Please return every line below that contains the string "Length", copying each one unchanged. Case counts when matching.

++++

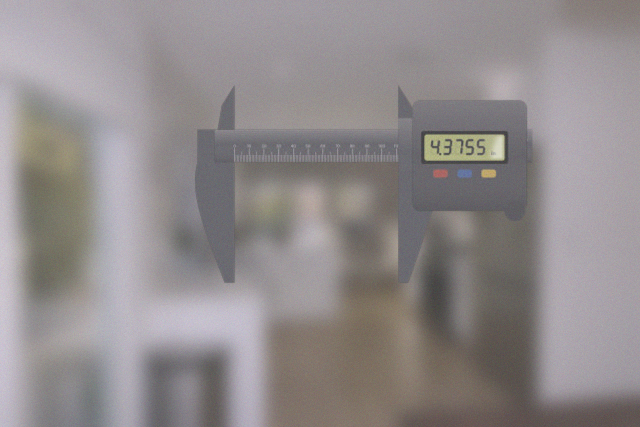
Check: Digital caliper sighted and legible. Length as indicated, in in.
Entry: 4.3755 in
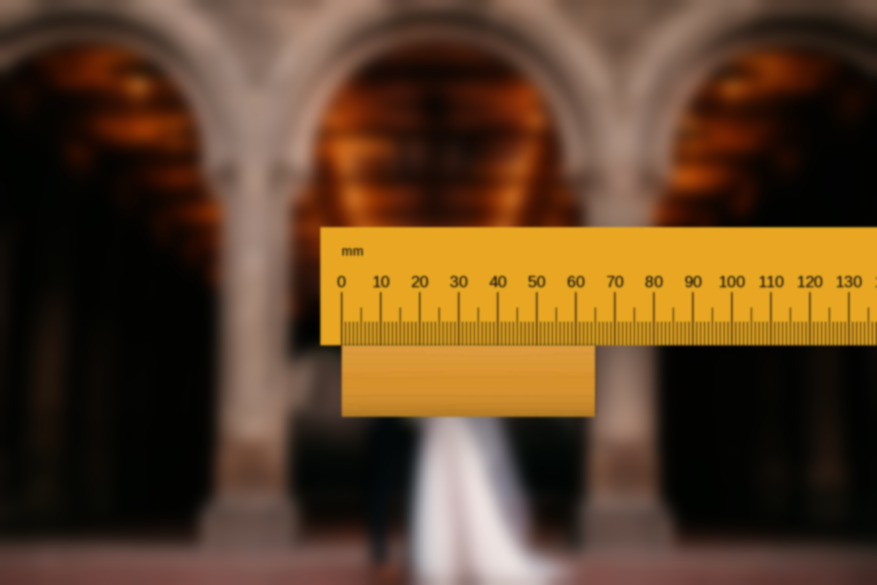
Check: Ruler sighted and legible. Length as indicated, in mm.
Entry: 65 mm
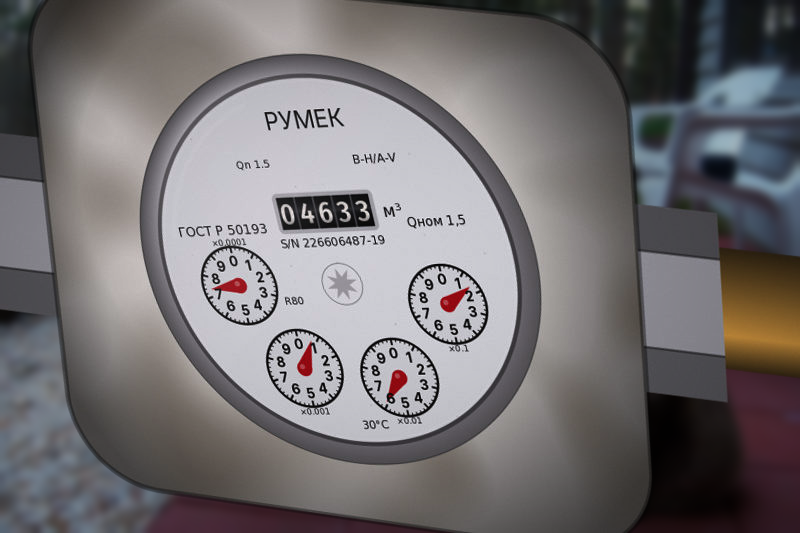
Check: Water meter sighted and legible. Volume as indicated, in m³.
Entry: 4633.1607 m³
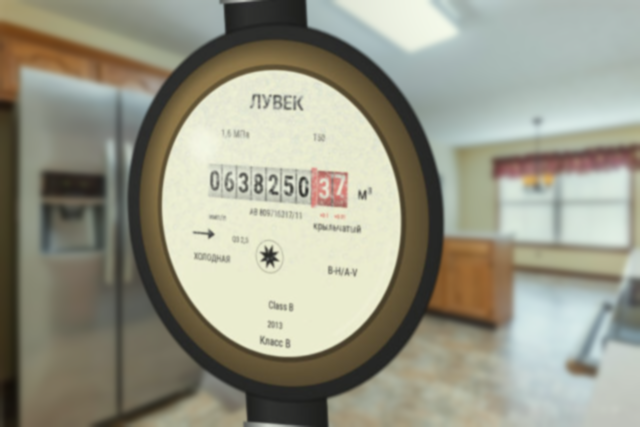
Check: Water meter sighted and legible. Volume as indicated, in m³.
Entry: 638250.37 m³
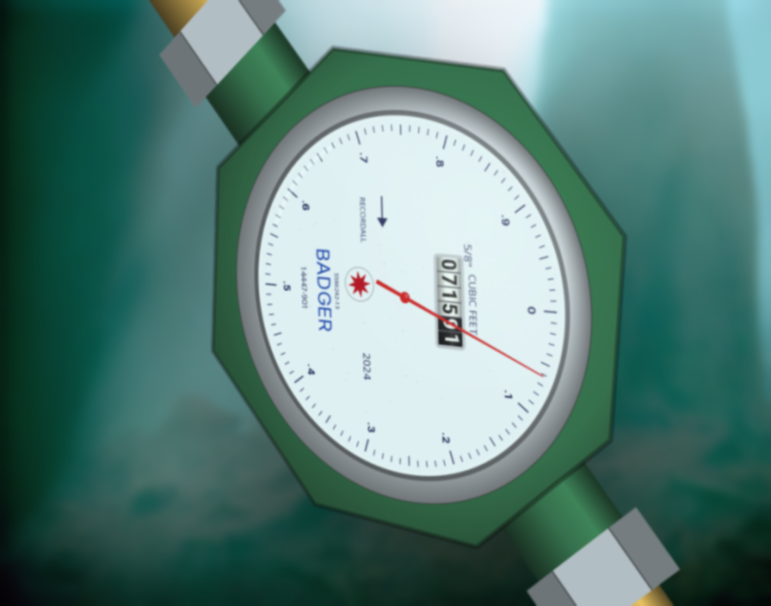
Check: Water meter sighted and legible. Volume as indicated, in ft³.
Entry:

++++

== WRITTEN SOLUTION ==
Check: Digital caliper sighted and legible. Length as indicated, in in.
Check: Ruler sighted and legible. Length as indicated, in mm.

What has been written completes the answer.